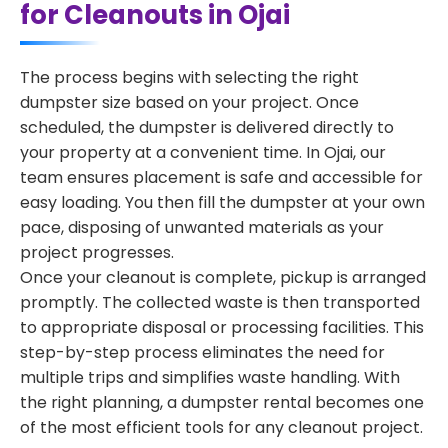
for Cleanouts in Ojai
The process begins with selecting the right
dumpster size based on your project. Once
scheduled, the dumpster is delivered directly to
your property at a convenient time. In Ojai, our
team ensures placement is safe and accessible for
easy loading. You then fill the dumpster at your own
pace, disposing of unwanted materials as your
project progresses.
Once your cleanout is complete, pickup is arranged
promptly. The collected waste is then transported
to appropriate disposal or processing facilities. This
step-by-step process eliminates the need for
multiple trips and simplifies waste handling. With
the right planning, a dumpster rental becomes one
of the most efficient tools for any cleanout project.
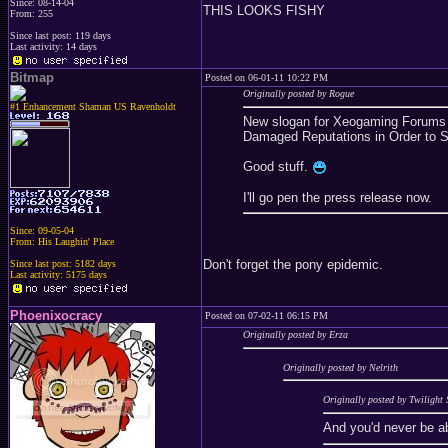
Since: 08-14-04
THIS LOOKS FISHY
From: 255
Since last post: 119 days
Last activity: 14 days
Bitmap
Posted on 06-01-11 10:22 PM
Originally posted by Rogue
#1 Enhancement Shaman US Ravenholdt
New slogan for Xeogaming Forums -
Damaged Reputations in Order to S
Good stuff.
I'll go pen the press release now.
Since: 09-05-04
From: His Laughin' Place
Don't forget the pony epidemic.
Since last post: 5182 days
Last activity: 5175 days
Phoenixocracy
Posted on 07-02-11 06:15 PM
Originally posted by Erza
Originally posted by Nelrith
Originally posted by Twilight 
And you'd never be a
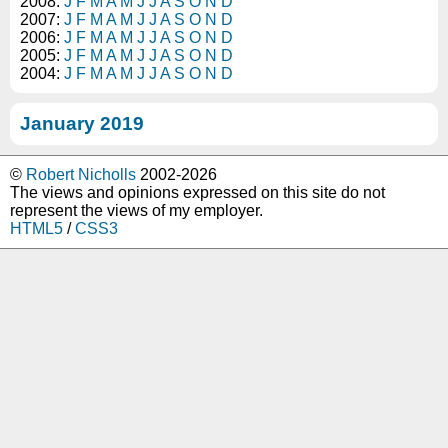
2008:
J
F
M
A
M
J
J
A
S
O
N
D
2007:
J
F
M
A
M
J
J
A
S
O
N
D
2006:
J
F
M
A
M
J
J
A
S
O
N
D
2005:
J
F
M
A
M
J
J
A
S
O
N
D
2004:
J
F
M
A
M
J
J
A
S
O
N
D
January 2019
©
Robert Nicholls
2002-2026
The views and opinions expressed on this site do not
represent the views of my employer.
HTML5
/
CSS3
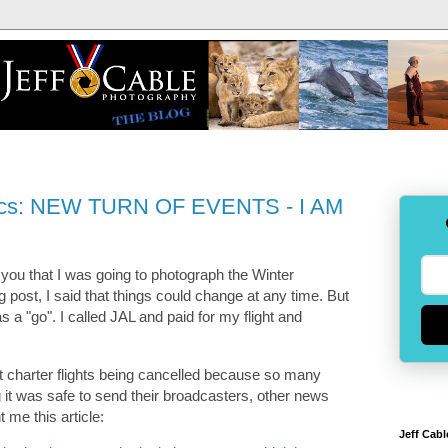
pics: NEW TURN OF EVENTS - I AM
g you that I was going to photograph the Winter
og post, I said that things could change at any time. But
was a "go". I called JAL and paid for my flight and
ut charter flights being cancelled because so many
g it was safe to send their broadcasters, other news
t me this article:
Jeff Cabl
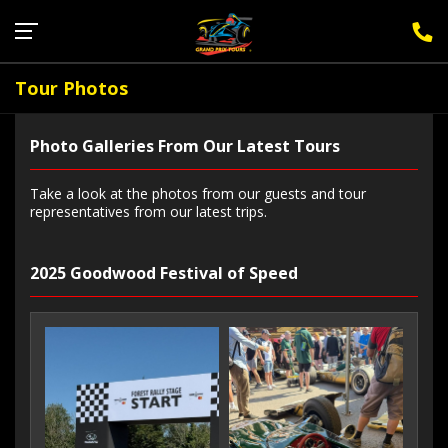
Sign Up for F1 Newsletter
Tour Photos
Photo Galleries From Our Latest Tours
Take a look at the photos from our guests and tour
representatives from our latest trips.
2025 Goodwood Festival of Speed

* * *

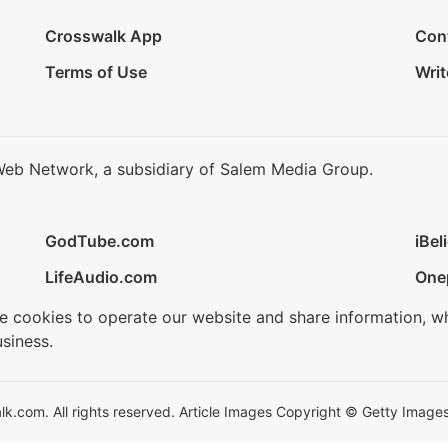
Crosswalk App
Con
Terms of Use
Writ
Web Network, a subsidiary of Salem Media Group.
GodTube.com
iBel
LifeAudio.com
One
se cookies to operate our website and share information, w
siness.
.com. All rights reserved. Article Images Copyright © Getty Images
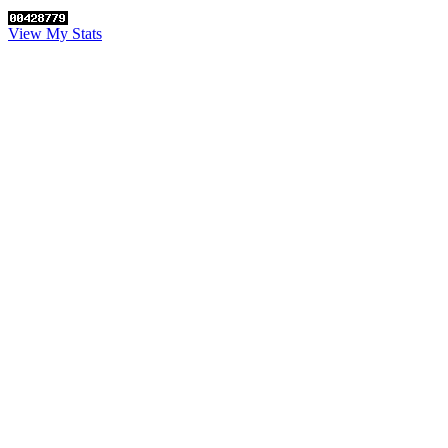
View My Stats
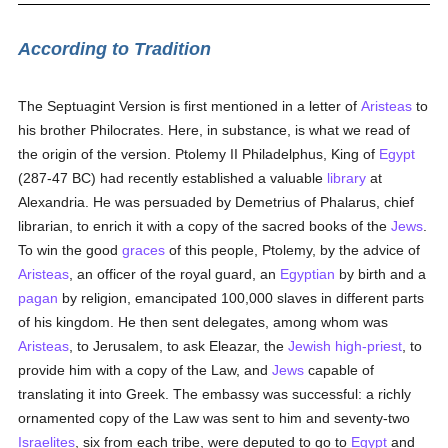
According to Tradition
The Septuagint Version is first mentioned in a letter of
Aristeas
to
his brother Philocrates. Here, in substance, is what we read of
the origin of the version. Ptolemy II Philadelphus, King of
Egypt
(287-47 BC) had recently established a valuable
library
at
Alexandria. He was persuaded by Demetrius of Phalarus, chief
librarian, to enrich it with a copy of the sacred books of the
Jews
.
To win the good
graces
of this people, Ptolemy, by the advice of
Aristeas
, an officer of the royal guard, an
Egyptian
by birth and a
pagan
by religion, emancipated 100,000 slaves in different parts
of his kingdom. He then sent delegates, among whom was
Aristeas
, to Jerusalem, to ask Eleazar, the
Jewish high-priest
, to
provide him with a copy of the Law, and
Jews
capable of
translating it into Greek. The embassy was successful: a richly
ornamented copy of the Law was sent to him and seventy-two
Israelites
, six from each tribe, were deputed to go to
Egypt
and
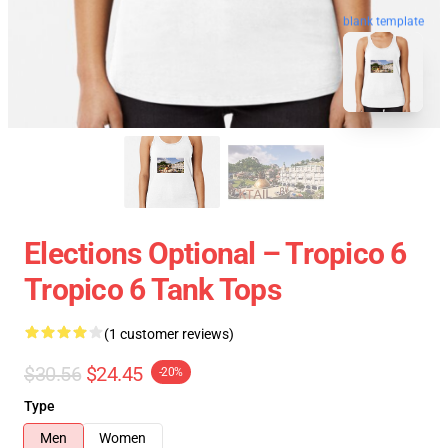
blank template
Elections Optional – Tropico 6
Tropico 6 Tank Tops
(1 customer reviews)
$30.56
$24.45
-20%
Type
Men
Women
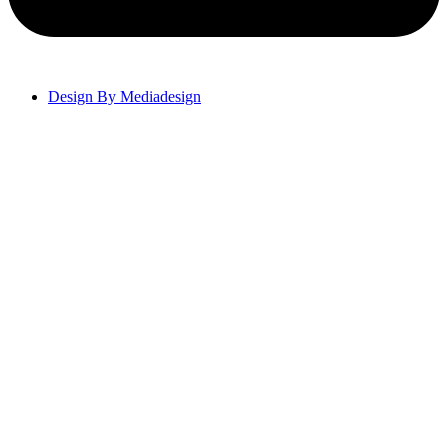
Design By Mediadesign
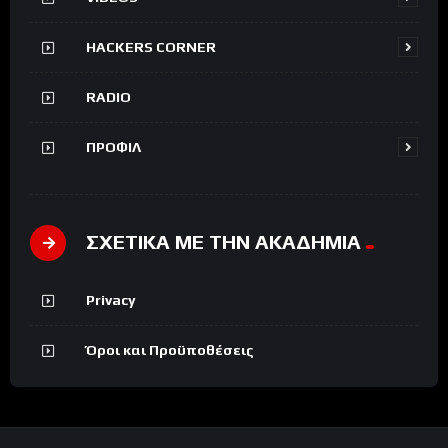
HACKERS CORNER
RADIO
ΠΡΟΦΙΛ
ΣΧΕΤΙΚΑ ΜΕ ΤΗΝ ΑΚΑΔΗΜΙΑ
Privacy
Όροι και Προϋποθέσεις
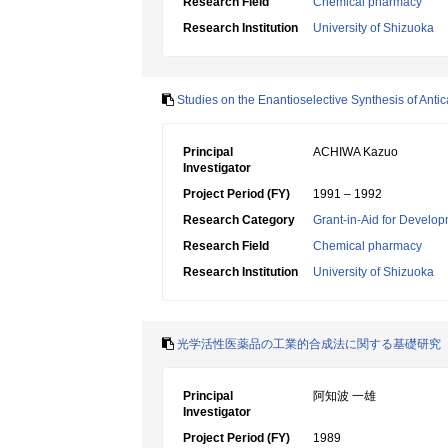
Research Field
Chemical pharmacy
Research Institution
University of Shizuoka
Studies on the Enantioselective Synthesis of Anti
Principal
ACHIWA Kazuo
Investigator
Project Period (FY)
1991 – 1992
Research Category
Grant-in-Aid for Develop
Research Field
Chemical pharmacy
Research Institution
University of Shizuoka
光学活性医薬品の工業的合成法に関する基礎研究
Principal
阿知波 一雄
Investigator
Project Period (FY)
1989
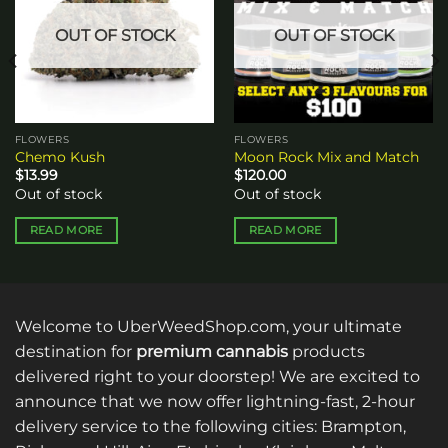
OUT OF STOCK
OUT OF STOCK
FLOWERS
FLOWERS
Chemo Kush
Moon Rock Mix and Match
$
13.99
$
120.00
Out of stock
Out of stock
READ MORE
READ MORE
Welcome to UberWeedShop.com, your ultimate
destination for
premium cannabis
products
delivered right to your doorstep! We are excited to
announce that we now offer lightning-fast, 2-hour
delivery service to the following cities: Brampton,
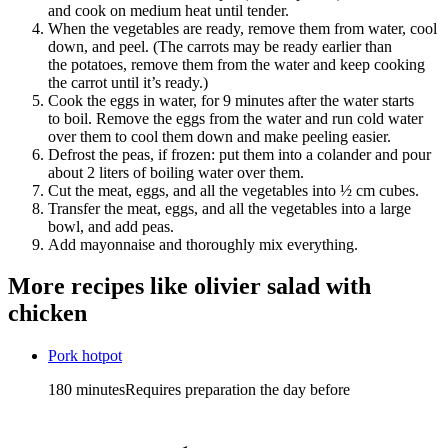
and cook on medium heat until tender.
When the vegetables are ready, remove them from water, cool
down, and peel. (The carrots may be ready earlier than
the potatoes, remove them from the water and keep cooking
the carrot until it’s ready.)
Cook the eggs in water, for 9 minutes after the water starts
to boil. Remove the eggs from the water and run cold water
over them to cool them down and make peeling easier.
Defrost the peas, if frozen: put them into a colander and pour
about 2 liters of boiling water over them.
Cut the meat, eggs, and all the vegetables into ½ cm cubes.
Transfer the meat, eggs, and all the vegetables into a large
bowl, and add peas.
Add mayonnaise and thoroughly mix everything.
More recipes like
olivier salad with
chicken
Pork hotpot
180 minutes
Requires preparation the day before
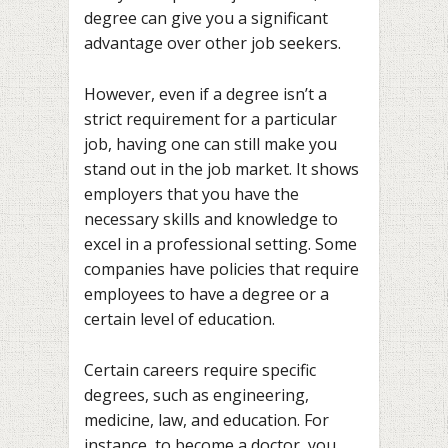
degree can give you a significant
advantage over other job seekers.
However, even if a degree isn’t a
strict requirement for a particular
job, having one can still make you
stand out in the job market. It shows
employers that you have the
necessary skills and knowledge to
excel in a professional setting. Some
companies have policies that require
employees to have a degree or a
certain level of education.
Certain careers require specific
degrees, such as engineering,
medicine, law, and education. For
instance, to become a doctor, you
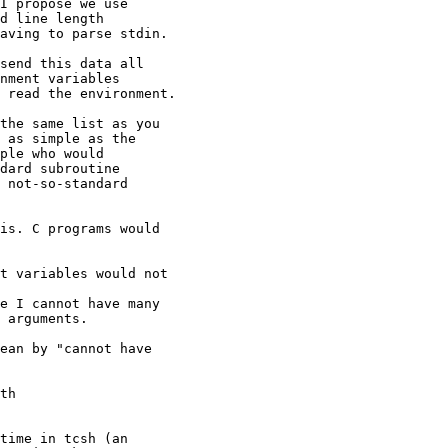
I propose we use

### EXERCISE DIRECTIONS:
Copy out word for word the lines of the records that start with the one containing "and cook on medium heat until tender." and continue through the one containing "Requires preparation the day before", including both of those lines.

### OUTPUT BELOW:
and cook on medium heat until tender.
When the vegetables are ready, remove them from water, cool
down, and peel. (The carrots may be ready earlier than
the potatoes, remove them from the water and keep cooking
the carrot until it’s ready.)
Cook the eggs in water, for 9 minutes after the water starts
to boil. Remove the eggs from the water and run cold water
over them to cool them down and make peeling easier.
Defrost the peas, if frozen: put them into a colander and pour
about 2 liters of boiling water over them.
Cut the meat, eggs, and all the vegetables into ½ cm cubes.
Transfer the meat, eggs, and all the vegetables into a large
bowl, and add peas.
Add mayonnaise and thoroughly mix everything.
More recipes like
olivier salad with
chicken
Pork hotpot
180 minutes
Requires preparation the day before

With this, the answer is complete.